*Consegne:*
A. Secondo il testo sulla pizza nel mondo, in quale periodo la pizza entra nella tradizione alimentare partenopea?
B. Cita dal testo sulla pizza nel mondo la parte che si apre con le parole contenenti "Negli Stati Uniti" e si chiude con "italiana nel mondo!".

### Testo selezionato ###

Nomi e caratteristiche della pizza nel mondo

Negli Stati Uniti la più celebre è quella Pepperoni; in Islanda si chiama Spelt e Ftira t’Ghawdex a Gozo; in Sudafrica è condita con cubetti di pollo: sono nomi e caratteristiche della pizza italiana nel mondo!

Pizza italiana nel mondo: nomi e caratteristiche

Pizza italiana nel mondo: nomi e caratteristiche

 

     Diffusa già presso gli Egizi, i Greci e i Romani come focaccia schiacciata, la pizza ha una storia complessa, lunga e incerta.

      Confezionata nei forni a legna e venduta dai garzoni di bottega nei vicoli di Napoli, questa vivanda entra a pieno titolo nella tradizione alimentare partenopea intorno all’800, quando nascono le prime pizzerie e dinastie di pizzaioli, divenendo dapprima icona del folklore locale e conquistando in seguito consensi su scala nazionale e mondiale.

       Diffusissima in tutto il mondo, questa specialità consta di infinite varianti e tipologie, ed è presente all’estero in quasi tutti i ristoranti con nomi e caratteristiche diverse a seconda delle tradizioni locali.

spelt pizza

      Se vai in Islanda, ordina una Spelt Pizza: impastata con farina di farro e AB-mjòlk, ovvero un misto di latte pastorizzato e omogeneizzato a cui si aggiunge latte scremato in polvere e inacidito con Lactobacillus acidophilus e Bifidobacterium bifidum.

### Dati forniti ###

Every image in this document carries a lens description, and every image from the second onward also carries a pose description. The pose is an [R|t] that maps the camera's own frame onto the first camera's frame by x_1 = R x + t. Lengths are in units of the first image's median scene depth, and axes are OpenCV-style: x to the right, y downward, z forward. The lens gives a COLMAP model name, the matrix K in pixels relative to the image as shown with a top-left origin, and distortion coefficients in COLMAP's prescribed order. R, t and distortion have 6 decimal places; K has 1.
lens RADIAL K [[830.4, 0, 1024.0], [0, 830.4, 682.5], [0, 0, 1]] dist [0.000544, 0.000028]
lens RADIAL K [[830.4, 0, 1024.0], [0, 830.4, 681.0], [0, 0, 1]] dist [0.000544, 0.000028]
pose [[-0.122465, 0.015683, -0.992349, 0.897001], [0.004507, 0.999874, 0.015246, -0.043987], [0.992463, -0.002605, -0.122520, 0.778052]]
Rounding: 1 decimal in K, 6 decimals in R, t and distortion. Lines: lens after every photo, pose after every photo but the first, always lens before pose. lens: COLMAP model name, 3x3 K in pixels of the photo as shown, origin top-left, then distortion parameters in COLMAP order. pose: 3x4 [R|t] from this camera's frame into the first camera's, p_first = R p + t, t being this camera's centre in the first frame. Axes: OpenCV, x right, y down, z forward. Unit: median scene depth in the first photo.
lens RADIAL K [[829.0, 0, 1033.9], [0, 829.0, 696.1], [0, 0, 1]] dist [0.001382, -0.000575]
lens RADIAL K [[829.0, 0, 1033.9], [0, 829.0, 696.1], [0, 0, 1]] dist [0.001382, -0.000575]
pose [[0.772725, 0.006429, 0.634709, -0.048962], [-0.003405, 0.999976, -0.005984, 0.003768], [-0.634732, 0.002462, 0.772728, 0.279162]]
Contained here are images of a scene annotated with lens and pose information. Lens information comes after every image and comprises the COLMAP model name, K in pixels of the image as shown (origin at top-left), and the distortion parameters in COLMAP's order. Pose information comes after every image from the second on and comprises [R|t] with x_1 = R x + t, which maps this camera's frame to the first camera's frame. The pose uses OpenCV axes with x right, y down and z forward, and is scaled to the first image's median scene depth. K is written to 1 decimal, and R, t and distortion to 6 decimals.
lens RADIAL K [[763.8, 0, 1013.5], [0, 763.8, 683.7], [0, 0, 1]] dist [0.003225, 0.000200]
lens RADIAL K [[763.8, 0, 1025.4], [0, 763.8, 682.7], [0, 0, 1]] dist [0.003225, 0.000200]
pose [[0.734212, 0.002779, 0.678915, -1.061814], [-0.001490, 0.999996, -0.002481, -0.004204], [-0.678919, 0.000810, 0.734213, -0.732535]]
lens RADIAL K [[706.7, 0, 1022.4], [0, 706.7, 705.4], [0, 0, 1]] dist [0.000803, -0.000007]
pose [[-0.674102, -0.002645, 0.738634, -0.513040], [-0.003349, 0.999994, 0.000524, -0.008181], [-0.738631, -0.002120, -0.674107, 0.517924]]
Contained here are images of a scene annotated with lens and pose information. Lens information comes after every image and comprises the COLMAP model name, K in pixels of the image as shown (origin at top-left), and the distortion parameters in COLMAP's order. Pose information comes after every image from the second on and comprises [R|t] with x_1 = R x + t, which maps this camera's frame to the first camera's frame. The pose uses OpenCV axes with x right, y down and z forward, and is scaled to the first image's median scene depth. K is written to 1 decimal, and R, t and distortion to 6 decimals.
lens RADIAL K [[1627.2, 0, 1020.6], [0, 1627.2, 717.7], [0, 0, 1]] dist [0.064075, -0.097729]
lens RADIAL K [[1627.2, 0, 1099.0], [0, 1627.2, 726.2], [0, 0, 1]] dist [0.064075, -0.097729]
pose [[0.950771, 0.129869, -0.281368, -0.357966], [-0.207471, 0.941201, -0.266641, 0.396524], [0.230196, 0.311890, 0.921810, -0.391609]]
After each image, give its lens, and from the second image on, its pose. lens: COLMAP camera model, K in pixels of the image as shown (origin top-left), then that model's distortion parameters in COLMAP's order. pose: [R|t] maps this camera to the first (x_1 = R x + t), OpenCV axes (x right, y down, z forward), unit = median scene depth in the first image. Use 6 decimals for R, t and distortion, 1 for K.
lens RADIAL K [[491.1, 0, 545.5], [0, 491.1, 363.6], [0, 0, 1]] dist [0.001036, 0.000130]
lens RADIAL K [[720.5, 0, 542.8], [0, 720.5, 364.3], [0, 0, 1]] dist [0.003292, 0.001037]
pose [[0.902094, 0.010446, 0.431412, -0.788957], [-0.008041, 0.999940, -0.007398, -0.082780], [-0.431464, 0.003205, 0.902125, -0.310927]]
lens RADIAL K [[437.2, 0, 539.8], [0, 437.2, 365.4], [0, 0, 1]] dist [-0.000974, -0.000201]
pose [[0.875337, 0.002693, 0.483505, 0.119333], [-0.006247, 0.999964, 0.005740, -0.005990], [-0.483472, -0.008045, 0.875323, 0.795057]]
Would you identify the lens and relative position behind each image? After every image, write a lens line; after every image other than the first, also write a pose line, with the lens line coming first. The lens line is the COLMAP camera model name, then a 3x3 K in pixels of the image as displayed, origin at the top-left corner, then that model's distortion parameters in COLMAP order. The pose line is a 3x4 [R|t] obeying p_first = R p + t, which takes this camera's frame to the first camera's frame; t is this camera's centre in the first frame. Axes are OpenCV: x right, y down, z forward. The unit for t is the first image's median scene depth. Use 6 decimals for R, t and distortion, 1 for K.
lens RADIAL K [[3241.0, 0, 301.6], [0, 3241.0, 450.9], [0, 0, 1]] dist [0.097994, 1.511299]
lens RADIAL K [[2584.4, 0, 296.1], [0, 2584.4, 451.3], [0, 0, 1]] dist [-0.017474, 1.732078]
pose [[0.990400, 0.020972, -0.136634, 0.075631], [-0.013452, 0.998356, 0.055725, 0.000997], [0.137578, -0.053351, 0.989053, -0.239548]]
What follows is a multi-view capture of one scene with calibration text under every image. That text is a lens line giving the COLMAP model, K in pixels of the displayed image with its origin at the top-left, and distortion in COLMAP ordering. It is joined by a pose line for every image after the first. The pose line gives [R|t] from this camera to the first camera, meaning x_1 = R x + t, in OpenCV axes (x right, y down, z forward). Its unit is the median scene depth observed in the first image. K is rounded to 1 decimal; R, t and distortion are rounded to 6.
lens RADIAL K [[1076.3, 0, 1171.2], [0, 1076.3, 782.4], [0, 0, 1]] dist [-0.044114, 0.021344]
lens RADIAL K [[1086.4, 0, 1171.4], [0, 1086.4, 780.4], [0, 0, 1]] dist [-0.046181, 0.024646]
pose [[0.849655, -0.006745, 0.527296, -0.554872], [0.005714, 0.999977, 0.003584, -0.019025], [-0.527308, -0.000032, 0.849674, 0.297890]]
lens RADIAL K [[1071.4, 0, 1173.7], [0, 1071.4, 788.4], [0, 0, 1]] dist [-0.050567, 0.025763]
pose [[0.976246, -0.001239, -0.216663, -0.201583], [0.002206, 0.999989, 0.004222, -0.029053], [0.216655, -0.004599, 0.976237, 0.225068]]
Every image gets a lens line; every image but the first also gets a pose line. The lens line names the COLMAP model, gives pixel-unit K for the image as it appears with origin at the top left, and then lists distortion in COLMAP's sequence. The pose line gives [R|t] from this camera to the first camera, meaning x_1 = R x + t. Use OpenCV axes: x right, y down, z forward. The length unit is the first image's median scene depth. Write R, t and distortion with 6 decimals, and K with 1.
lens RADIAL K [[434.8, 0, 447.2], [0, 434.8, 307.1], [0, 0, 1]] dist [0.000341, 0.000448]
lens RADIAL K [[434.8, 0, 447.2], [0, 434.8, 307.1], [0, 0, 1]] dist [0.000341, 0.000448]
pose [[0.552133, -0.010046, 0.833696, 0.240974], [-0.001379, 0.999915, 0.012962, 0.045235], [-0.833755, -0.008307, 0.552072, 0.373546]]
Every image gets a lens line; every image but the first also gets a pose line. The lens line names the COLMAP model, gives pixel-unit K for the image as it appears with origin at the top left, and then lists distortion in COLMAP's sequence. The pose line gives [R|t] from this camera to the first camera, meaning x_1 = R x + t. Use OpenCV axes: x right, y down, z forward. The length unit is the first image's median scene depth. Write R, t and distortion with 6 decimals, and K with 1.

###

*Risultati:*
A. Intorno all'800, quando nascono le prime pizzerie e dinastie di pizzaioli.

B.
Negli Stati Uniti la più celebre è quella Pepperoni; in Islanda si chiama Spelt e Ftira t’Ghawdex a Gozo; in Sudafrica è condita con cubetti di pollo: sono nomi e caratteristiche della pizza italiana nel mondo!